Surplombant dans mon vol toute la furie des foules

L’estomac ligaturé d’une invisible angoisse

Qui décompose mon corps et renforce mon esprit

Si mon avenir semble se graver dans la fuite

C’est pour revisiter le lieu de ma naissance

Et pour désagréger le berceau des méchancetés

J’ai troqué mes doudous pour des bains de nausée

Et échanger mes larmes pour un spectre d’amour

J’offrirai toute mon âme aux fous de liberté

Pour affronter la nuit dans la sérénité

Apercevoir le phare de ce petit matin

Pour ne plus transpirer et ne plus chavirer.
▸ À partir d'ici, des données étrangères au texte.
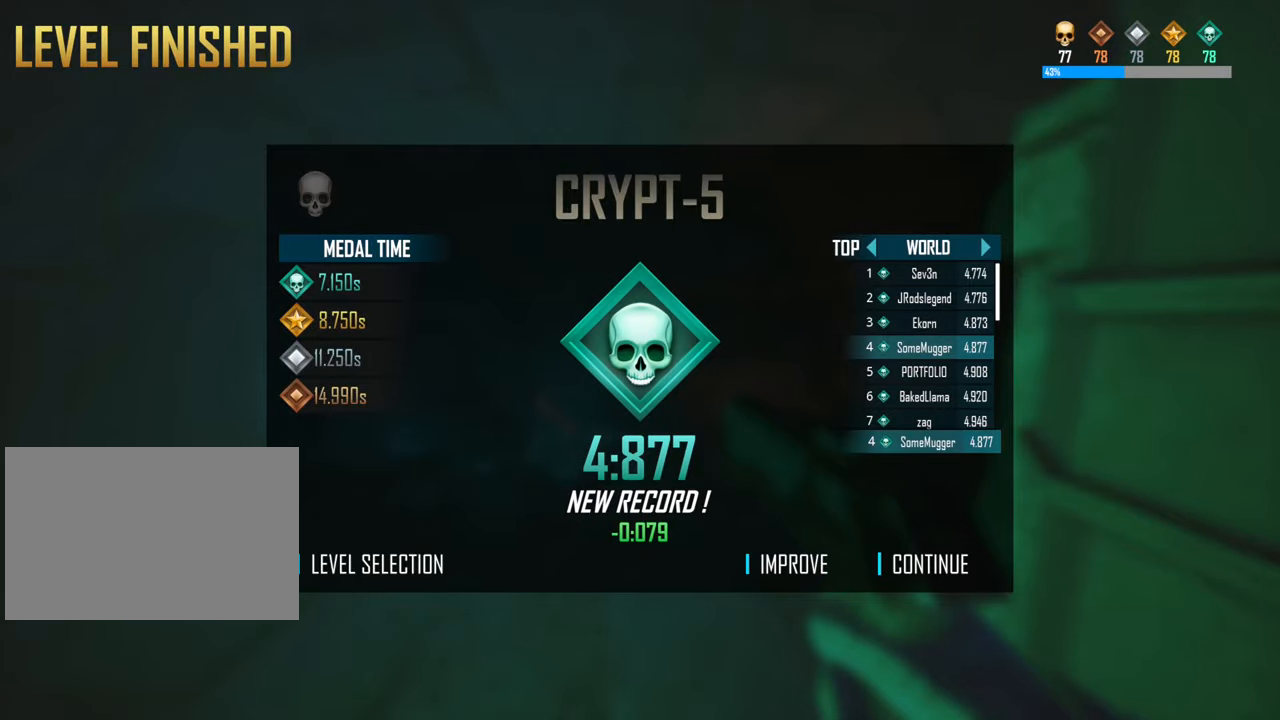
{"keys": [], "events": []}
Tant que je pourrai garder les yeux fermés

Mes narines frémiront à l’indicible promesse

Pervers aux yeux des hommes, pour tout dire anormal

Mon seul crime étant de ne pas être animal

Je reste agrippé à ce vaporeux rocher d’amour

Que vient inlassablement briser l’insensible marée

S’il est un chez moi, il n’est pas dans ce monde

Mais la vie et la terre ont domptés mon futur

Hobo-Lullaby

Image Monica (avec un grand merci)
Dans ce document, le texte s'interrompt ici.